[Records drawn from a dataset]
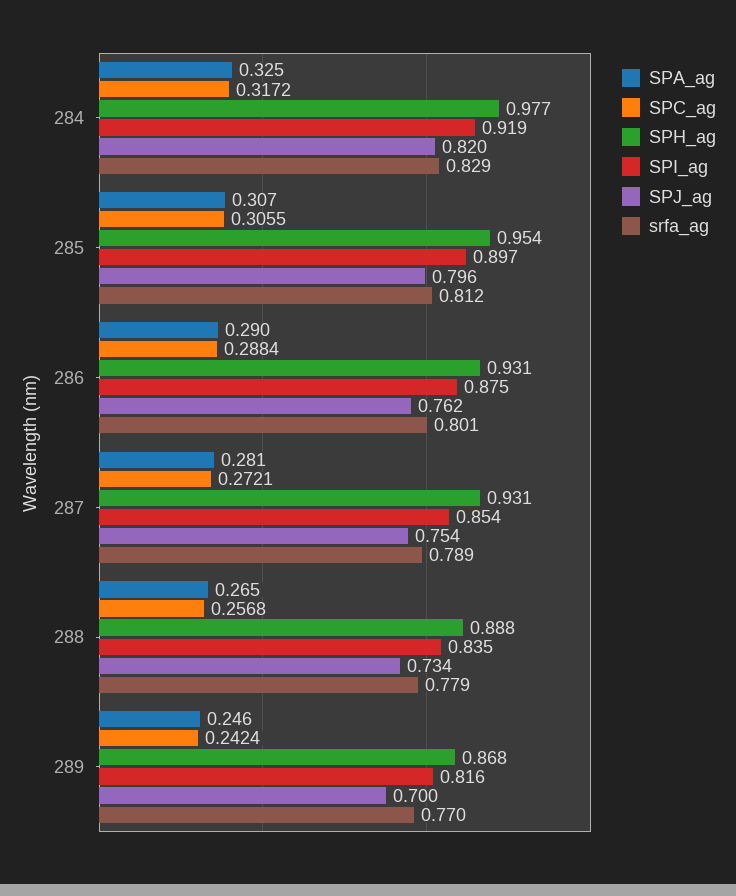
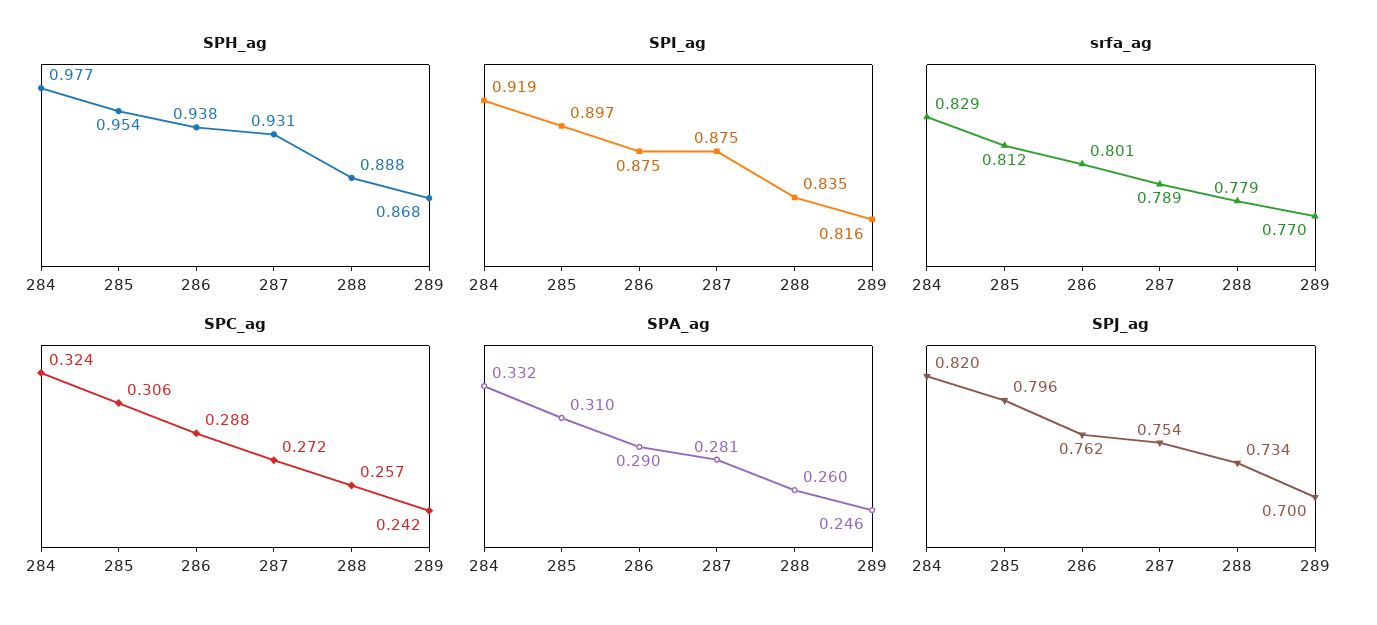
  {
    "SPA_ag": {
-     "284": 0.325,
+     "284": 0.332,
-     "285": 0.307,
+     "285": 0.31,
      "286": 0.29,
      "287": 0.281,
-     "288": 0.265,
+     "288": 0.26,
      "289": 0.246
    },
    "SPC_ag": {
-     "284": 0.3172,
+     "284": 0.324,
      "285": 0.3055,
      "286": 0.2884,
      "287": 0.2721,
      "288": 0.2568,
      "289": 0.2424
    },
    "SPH_ag": {
      "284": 0.977,
      "285": 0.954,
-     "286": 0.931,
+     "286": 0.938,
      "287": 0.931,
      "288": 0.888,
      "289": 0.868
    },
    "SPI_ag": {
      "284": 0.919,
      "285": 0.897,
      "286": 0.875,
-     "287": 0.854,
+     "287": 0.875,
      "288": 0.835,
      "289": 0.816
    },
    "SPJ_ag": {
      "284": 0.82,
      "285": 0.796,
      "286": 0.762,
      "287": 0.754,
      "288": 0.734,
      "289": 0.7
    },
    "srfa_ag": {
      "284": 0.829,
      "285": 0.812,
      "286": 0.801,
      "287": 0.789,
      "288": 0.779,
      "289": 0.77
    }
  }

## Task prompt
Your copy must match the records above word for word and contain no pictures.

## Written reply
  {
    "SPA_ag": {
-     "284": 0.325,
+     "284": 0.332,
-     "285": 0.307,
+     "285": 0.31,
      "286": 0.29,
      "287": 0.281,
-     "288": 0.265,
+     "288": 0.26,
      "289": 0.246
    },
    "SPC_ag": {
-     "284": 0.3172,
+     "284": 0.324,
      "285": 0.3055,
      "286": 0.2884,
      "287": 0.2721,
      "288": 0.2568,
      "289": 0.2424
    },
    "SPH_ag": {
      "284": 0.977,
      "285": 0.954,
-     "286": 0.931,
+     "286": 0.938,
      "287": 0.931,
      "288": 0.888,
      "289": 0.868
    },
    "SPI_ag": {
      "284": 0.919,
      "285": 0.897,
      "286": 0.875,
-     "287": 0.854,
+     "287": 0.875,
      "288": 0.835,
      "289": 0.816
    },
    "SPJ_ag": {
      "284": 0.82,
      "285": 0.796,
      "286": 0.762,
      "287": 0.754,
      "288": 0.734,
      "289": 0.7
    },
    "srfa_ag": {
      "284": 0.829,
      "285": 0.812,
      "286": 0.801,
      "287": 0.789,
      "288": 0.779,
      "289": 0.77
    }
  }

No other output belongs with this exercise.